━━━━━ Texte fourni ━━━━━

Dans le cadre du débat sur les réformes dans l’enseignement supérieur en Afrique de l’Ouest, le think tank citoyen WATHI a effectué un entretien le 23 novembre 2017 avec le ministre de l’Enseignement supérieur du Sénégal Mary Teuw Niane. Dans cette première partie, il évoque le programme des réformes prioritaires 2013-2017 qui constitue un cadre de redressement de l’université sénégalaise.
EXTRAITS DE L’ENTRETIEN
Une réorientation de la gouvernance et des objectifs de l’université
Essentiellement nous avions une université « tour d’ivoire » qui ne fonctionnait que pour elle-même. Elle a produit beaucoup de ressources humaines pour l’administration mais elle avait une production faible au niveau des secteurs dynamiques de l’économie, au niveau des communautés, et l’impact direct de l’enseignement supérieur et de la recherche sur la population était faible. Il fallait donc revoir l’orientation, en particulier la vision que nous avions de l’enseignement supérieur.
Nous avions une université « tour d’ivoire » qui ne fonctionnait que pour elle-même. Elle a produit beaucoup de ressources humaines pour l’administration mais elle avait une production faible au niveau des secteurs dynamiques de l’économie
C’est pourquoi une nouvelle vision a été construite, celle de faire de l’enseignement supérieur un levier de développement économique, social et culturel. Dès lors que cette vision est fixée, évidemment la gouvernance de ces institutions devait s’adapter à elle. C’est pourquoi vous avez remarqué l’adoption de plusieurs textes, en particulier la loi cadre permettant la participation de tous les acteurs de la vie nationale à la gouvernance de l’université et en particulier la présidence et la vice-présidence du conseil d’administration (des universités) qui sont confiées à des personnalités du monde socio-économique.

━━━━━ Données affichées ━━━━━

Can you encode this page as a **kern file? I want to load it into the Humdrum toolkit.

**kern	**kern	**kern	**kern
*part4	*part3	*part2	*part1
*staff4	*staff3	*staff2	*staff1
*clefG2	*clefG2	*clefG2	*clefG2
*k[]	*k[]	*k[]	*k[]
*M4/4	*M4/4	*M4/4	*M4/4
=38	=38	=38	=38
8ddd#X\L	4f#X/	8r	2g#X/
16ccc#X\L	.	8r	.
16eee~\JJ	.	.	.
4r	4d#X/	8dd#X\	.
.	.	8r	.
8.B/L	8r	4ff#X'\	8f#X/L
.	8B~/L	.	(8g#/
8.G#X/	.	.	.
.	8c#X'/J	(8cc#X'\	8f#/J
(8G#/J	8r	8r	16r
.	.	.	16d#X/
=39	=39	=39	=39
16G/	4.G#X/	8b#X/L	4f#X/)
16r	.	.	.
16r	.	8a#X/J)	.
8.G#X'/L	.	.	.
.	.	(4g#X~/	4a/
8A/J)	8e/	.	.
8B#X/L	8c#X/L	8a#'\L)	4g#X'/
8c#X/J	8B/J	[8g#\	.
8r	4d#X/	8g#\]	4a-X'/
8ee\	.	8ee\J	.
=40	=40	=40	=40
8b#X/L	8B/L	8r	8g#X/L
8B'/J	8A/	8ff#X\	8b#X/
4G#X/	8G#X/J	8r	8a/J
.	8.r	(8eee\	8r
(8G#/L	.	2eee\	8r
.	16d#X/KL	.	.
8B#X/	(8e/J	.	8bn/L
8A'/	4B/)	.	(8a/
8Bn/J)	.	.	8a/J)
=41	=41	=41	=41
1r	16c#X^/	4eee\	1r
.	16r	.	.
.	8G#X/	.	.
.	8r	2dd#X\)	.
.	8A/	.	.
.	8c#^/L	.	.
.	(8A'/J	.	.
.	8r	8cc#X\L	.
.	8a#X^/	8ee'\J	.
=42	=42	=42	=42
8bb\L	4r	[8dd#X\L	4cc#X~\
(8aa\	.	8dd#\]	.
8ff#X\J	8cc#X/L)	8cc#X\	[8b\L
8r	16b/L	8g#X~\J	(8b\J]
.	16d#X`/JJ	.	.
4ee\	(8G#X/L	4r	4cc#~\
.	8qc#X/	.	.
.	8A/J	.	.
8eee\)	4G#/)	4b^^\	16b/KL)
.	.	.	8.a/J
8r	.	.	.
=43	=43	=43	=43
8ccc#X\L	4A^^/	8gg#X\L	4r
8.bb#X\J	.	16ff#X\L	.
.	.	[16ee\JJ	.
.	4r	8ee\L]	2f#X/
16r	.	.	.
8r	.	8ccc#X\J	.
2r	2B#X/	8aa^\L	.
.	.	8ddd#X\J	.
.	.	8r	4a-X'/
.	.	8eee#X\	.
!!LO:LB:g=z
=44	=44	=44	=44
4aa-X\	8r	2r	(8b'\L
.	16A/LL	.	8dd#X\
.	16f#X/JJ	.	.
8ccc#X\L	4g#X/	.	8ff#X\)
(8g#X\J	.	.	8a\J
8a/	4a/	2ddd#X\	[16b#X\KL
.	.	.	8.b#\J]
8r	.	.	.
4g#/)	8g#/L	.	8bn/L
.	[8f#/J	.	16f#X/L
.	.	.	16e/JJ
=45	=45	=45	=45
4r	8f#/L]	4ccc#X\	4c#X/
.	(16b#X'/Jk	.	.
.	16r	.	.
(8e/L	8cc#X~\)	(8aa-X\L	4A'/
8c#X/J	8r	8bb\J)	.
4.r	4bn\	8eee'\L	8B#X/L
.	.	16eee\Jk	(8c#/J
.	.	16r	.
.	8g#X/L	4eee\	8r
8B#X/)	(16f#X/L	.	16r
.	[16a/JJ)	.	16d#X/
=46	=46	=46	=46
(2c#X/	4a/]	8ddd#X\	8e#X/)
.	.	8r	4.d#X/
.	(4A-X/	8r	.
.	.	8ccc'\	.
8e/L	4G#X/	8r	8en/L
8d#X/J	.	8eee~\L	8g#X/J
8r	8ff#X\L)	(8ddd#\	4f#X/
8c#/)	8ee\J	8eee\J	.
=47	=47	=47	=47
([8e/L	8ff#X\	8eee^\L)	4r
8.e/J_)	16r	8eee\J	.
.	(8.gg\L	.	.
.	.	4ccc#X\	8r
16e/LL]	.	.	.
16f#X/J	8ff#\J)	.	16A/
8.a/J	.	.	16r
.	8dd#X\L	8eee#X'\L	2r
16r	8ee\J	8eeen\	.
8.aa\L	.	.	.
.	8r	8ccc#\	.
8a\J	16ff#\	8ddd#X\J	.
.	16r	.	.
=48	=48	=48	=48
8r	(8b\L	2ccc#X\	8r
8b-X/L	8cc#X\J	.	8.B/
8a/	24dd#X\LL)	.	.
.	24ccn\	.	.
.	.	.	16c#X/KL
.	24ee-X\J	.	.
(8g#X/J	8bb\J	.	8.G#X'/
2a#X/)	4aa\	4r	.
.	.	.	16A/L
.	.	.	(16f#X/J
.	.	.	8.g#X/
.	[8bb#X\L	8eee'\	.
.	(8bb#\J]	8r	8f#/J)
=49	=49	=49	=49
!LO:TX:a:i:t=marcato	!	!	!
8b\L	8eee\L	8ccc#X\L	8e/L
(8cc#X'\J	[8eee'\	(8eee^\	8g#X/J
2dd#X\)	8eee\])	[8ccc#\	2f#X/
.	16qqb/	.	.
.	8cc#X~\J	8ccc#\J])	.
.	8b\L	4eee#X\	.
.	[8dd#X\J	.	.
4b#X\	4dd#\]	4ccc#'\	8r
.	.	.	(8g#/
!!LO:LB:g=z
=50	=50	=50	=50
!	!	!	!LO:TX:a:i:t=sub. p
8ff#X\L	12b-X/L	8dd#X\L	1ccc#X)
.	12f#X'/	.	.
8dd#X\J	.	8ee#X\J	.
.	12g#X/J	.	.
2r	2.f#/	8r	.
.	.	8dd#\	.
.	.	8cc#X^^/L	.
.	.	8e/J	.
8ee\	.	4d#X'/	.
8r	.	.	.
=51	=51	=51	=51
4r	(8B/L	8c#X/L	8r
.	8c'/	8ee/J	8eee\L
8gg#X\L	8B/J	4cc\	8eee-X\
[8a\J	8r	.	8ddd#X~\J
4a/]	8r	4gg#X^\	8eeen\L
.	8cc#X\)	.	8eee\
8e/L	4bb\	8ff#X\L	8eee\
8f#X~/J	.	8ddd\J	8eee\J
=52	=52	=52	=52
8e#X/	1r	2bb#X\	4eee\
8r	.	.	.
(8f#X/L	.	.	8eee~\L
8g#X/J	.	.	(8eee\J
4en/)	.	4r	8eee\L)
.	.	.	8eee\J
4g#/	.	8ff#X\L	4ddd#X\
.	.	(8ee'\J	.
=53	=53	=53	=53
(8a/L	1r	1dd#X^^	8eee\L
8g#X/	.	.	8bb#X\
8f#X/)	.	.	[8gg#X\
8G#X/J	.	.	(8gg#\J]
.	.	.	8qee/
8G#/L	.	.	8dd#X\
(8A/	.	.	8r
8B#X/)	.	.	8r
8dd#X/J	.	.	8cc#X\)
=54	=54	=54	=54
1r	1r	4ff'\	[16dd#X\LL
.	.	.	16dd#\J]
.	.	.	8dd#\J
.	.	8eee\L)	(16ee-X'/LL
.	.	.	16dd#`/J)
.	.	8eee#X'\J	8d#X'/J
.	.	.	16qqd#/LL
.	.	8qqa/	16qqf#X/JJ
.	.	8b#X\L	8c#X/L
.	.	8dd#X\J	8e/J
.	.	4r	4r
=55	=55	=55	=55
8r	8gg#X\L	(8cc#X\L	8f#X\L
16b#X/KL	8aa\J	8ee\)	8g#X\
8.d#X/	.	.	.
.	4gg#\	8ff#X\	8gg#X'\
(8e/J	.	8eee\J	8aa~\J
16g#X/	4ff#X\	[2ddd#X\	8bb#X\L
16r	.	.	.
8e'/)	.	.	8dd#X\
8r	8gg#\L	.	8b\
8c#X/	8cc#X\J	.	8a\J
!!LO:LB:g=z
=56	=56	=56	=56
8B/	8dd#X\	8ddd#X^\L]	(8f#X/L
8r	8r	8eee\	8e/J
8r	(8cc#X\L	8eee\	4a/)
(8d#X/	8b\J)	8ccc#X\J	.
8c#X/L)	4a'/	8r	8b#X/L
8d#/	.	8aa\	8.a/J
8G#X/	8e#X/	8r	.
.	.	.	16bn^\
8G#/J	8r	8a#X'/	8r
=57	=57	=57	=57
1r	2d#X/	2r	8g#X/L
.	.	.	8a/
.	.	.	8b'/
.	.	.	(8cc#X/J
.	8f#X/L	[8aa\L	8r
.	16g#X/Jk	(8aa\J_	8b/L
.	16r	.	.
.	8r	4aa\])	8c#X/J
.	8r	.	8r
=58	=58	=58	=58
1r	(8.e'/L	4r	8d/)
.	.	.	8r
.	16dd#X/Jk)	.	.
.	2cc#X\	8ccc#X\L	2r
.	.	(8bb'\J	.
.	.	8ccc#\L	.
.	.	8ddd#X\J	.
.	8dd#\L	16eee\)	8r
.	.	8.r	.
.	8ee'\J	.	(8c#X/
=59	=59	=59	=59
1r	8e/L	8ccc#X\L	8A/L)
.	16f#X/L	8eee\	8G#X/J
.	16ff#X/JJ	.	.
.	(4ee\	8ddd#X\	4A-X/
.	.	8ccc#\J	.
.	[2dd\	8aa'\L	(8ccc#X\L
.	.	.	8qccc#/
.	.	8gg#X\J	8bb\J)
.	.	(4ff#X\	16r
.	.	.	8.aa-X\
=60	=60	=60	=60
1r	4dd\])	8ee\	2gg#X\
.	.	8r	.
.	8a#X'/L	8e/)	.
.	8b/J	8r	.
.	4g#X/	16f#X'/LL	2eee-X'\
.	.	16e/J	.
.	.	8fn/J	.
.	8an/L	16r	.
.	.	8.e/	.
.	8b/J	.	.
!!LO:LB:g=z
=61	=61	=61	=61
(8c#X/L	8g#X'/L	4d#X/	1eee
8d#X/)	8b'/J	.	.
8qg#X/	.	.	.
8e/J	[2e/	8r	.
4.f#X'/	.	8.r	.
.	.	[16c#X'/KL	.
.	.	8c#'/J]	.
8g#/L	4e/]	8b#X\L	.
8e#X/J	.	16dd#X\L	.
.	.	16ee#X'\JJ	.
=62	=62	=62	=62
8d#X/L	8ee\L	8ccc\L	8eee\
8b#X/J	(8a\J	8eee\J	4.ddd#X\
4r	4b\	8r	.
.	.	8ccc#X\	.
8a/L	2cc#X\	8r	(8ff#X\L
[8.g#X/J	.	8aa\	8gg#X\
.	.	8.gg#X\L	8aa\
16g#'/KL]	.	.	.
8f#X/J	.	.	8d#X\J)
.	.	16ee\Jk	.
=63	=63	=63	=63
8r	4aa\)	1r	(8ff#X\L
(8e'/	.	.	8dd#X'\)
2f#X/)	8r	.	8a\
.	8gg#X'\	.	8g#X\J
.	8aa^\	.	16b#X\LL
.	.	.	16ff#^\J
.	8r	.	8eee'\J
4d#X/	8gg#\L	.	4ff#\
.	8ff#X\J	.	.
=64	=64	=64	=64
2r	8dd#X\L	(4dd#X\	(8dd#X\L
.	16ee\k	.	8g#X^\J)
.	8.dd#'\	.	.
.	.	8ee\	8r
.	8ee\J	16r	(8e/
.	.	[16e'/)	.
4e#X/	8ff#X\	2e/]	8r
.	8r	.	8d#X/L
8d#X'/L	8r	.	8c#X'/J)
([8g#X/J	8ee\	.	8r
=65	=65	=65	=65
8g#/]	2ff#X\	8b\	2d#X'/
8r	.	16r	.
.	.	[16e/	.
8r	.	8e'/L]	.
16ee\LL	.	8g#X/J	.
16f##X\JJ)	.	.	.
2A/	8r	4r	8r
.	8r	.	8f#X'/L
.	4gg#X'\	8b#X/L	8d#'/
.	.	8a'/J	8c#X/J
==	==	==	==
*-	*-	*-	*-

━━━━━

Exercices
**A.** Selon le texte fourni, pour quelle raison fallait-il revoir l’orientation de l’université sénégalaise ? Répondez en une à trois phrases.
**B.** Indiquez si chacune des affirmations suivantes concorde avec le texte fourni, en répondant par oui ou par non et en citant les mots décisifs du texte :
(i) L’entretien a été réalisé le 23 novembre 2017.
(ii) La présidence du conseil d’administration des universités est confiée à des membres du corps enseignant.
(iii) Le programme des réformes prioritaires porte sur la période 2013-2017.
**C.** Traduisez en anglais la phrase suivante du texte fourni : « C’est pourquoi une nouvelle vision a été construite, celle de faire de l’enseignement supérieur un levier de développement économique, social et culturel. »

Résultats
**A.** L’université fonctionnait comme une « tour d’ivoire », uniquement pour elle-même. Elle formait beaucoup de ressources humaines pour l’administration, mais produisait peu pour les secteurs dynamiques de l’économie et pour les communautés, et l’impact direct de l’enseignement supérieur et de la recherche sur la population était faible.

**B.**
(i) Oui : « a effectué un entretien le 23 novembre 2017 ».
(ii) Non : « qui sont confiées à des personnalités du monde socio-économique ».
(iii) Oui : « le programme des réformes prioritaires 2013-2017 ».

**C.** That is why a new vision was built, that of making higher education a lever for economic, social and cultural development.